On Oct. 7, 1998, 26-year-old Vikash Chand was shot seven times in broad daylight as he was changing a licence place on a Mercedes Benz SUV at Sameer Mapara’s up-scale Rags to Riches used car dealership on the corner of Boundary Road and Second Avenue, according to court documents.
Mapara wasn’t there, but in 2001 a jury convicted him of first-degree murder in Chand’s death.
He was charged with three others – Simon Kwok Chow, George Wasfi and Shane Kelly Shoemaker, the actual shooter – all of whom were also convicted of first-degree murder in the slaying.
The driver of the getaway vehicle, Haddi Binahmad, however, signed an immunity agreement and testified Wasfi told him Mapara wanted them to kill Chand, an associate of drug dealer Bindy Johal, who was himself gunned down in a Vancouver nightclub shooting later that year.

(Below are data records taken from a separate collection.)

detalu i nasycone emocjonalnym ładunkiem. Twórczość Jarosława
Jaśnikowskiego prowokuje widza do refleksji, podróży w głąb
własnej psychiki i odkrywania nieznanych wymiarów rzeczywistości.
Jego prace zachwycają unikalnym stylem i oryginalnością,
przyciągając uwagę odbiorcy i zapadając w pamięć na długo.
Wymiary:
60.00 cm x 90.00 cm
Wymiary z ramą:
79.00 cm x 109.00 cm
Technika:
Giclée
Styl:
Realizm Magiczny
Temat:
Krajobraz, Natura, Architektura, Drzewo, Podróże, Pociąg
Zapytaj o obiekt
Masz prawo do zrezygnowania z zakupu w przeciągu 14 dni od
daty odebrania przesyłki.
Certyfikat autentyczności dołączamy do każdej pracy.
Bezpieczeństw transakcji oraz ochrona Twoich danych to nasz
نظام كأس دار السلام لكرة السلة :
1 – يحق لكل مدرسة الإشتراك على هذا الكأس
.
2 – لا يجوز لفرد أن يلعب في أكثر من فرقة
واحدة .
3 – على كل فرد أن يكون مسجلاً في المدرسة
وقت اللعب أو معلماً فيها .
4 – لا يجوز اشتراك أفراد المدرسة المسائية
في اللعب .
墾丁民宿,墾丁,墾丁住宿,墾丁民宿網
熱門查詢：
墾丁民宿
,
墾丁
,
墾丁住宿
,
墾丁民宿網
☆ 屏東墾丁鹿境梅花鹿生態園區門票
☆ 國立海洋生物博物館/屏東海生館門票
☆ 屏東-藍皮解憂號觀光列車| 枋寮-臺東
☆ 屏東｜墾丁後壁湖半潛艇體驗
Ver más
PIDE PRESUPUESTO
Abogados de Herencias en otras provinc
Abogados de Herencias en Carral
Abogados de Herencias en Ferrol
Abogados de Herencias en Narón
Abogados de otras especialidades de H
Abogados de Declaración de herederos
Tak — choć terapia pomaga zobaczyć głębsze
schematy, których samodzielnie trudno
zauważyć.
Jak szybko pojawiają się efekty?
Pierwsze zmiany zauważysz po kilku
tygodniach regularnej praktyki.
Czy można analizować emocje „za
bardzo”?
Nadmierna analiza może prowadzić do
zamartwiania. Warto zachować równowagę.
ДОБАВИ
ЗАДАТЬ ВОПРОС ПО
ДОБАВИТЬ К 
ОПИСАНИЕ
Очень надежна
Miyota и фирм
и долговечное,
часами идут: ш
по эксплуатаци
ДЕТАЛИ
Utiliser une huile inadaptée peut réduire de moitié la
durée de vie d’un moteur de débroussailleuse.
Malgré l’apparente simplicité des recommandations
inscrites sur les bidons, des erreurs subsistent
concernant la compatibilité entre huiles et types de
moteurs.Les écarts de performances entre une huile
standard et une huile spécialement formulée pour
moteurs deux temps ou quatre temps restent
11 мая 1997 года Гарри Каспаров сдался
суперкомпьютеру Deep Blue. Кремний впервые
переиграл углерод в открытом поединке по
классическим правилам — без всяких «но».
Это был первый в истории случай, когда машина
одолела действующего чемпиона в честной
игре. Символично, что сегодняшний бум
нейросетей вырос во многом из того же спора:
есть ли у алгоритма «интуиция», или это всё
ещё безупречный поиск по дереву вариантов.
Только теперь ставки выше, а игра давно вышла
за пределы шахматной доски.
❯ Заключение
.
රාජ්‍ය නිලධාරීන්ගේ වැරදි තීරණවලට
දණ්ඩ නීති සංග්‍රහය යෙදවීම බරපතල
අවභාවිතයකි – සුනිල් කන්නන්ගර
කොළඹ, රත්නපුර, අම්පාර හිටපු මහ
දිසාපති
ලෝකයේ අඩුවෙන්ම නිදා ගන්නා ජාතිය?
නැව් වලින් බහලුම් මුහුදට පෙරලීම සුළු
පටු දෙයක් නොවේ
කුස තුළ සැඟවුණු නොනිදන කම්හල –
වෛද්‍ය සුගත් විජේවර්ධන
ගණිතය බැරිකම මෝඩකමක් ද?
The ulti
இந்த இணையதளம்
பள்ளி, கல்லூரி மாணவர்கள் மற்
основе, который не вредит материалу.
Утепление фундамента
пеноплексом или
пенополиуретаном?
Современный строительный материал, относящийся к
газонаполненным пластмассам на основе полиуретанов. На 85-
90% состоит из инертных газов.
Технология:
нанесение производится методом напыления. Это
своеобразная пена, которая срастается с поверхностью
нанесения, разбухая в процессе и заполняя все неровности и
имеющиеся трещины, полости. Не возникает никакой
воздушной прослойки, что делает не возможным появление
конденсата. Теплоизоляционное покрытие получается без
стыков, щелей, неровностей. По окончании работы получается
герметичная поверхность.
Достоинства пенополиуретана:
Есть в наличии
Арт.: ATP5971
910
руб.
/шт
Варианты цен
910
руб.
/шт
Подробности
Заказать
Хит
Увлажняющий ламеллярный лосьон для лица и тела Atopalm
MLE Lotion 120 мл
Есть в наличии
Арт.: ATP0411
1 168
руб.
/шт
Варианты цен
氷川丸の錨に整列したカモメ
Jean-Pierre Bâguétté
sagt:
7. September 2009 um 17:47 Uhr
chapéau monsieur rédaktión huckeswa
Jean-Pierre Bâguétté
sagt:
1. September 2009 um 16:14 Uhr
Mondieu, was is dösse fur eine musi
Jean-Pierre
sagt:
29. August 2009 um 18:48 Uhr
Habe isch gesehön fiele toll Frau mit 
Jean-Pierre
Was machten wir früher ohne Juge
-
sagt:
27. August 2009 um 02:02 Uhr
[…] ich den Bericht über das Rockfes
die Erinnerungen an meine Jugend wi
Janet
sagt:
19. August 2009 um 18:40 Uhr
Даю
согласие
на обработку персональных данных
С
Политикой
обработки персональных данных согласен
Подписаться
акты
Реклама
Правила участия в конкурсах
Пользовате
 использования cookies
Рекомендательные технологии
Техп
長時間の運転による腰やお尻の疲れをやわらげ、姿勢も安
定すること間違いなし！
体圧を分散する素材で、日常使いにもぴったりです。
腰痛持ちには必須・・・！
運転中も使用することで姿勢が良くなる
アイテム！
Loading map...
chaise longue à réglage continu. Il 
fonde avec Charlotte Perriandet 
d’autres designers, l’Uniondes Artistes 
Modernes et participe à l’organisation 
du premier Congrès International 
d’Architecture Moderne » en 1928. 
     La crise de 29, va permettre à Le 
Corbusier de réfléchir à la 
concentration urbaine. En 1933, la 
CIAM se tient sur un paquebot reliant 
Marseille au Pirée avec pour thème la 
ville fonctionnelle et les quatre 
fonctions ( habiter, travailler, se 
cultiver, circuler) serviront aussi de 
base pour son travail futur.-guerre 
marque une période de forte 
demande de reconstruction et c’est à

Mapara was believed to have business ties to major drug-dealers.
"This particular location has been known – not necessarily the business itself, but associates of that business," a Burnaby RCMP spokesperson said of Rags to Riches after the shooting.
Crown prosecutors said Chand's murder was a contract killing worth $40,000.
Mapara got an automatic life-sentence with no chance of parole for 25 years for his part in the killing, and he’s been in jail since Feb. 6, 2001.
Last month, however, he appeared before a B.C. Supreme Court jury under the so-called “faint-hope clause” to request his parole ineligibility period be shortened.
On May 14, the jury agreed to cut it by five years, meaning Mapara will be eligible for parole in less than three years – in 2022 instead of 2027.
(The faint-hope clause – Section 745.6 of the Criminal Code – allows prisoners who have been sentenced to life without a chance of parole for more than 15 years to apply to have that ineligibility period shortened once they’ve served 15 years. The law was repealed in 2010, however, and no longer applies to offenders who committed their crimes after December 2, 2011.)